* begin DATA EXCERPTS *

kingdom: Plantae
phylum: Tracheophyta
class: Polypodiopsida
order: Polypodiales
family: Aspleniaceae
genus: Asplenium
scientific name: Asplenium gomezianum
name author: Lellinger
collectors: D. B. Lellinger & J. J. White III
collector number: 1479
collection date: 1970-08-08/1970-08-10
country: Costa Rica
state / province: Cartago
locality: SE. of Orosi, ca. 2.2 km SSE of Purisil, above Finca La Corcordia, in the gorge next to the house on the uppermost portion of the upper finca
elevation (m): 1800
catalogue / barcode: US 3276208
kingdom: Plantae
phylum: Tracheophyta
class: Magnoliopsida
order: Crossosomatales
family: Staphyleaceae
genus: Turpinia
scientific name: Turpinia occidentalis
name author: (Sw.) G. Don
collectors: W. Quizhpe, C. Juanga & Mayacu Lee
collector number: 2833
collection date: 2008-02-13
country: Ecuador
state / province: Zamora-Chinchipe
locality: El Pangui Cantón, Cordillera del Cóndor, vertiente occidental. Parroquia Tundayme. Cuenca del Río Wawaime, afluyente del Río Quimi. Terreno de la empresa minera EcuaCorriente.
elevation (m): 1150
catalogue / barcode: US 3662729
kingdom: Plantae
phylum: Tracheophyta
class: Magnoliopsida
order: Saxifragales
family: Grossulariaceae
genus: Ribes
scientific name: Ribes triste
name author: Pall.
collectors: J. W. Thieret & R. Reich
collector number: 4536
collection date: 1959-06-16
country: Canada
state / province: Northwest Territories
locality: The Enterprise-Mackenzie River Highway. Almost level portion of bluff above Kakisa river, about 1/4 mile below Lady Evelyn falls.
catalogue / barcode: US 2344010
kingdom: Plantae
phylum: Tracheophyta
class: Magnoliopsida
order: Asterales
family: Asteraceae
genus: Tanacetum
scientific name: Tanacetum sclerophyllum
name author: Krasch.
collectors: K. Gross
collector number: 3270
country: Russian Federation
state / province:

* end DATA EXCERPTS *

OBJECTIVE >> Please print all of the data above again, line for line, without changing anything.

REPLY >>
kingdom: Plantae
phylum: Tracheophyta
class: Polypodiopsida
order: Polypodiales
family: Aspleniaceae
genus: Asplenium
scientific name: Asplenium gomezianum
name author: Lellinger
collectors: D. B. Lellinger & J. J. White III
collector number: 1479
collection date: 1970-08-08/1970-08-10
country: Costa Rica
state / province: Cartago
locality: SE. of Orosi, ca. 2.2 km SSE of Purisil, above Finca La Corcordia, in the gorge next to the house on the uppermost portion of the upper finca
elevation (m): 1800
catalogue / barcode: US 3276208
kingdom: Plantae
phylum: Tracheophyta
class: Magnoliopsida
order: Crossosomatales
family: Staphyleaceae
genus: Turpinia
scientific name: Turpinia occidentalis
name author: (Sw.) G. Don
collectors: W. Quizhpe, C. Juanga & Mayacu Lee
collector number: 2833
collection date: 2008-02-13
country: Ecuador
state / province: Zamora-Chinchipe
locality: El Pangui Cantón, Cordillera del Cóndor, vertiente occidental. Parroquia Tundayme. Cuenca del Río Wawaime, afluyente del Río Quimi. Terreno de la empresa minera EcuaCorriente.
elevation (m): 1150
catalogue / barcode: US 3662729
kingdom: Plantae
phylum: Tracheophyta
class: Magnoliopsida
order: Saxifragales
family: Grossulariaceae
genus: Ribes
scientific name: Ribes triste
name author: Pall.
collectors: J. W. Thieret & R. Reich
collector number: 4536
collection date: 1959-06-16
country: Canada
state / province: Northwest Territories
locality: The Enterprise-Mackenzie River Highway. Almost level portion of bluff above Kakisa river, about 1/4 mile below Lady Evelyn falls.
catalogue / barcode: US 2344010
kingdom: Plantae
phylum: Tracheophyta
class: Magnoliopsida
order: Asterales
family: Asteraceae
genus: Tanacetum
scientific name: Tanacetum sclerophyllum
name author: Krasch.
collectors: K. Gross
collector number: 3270
country: Russian Federation
state / province:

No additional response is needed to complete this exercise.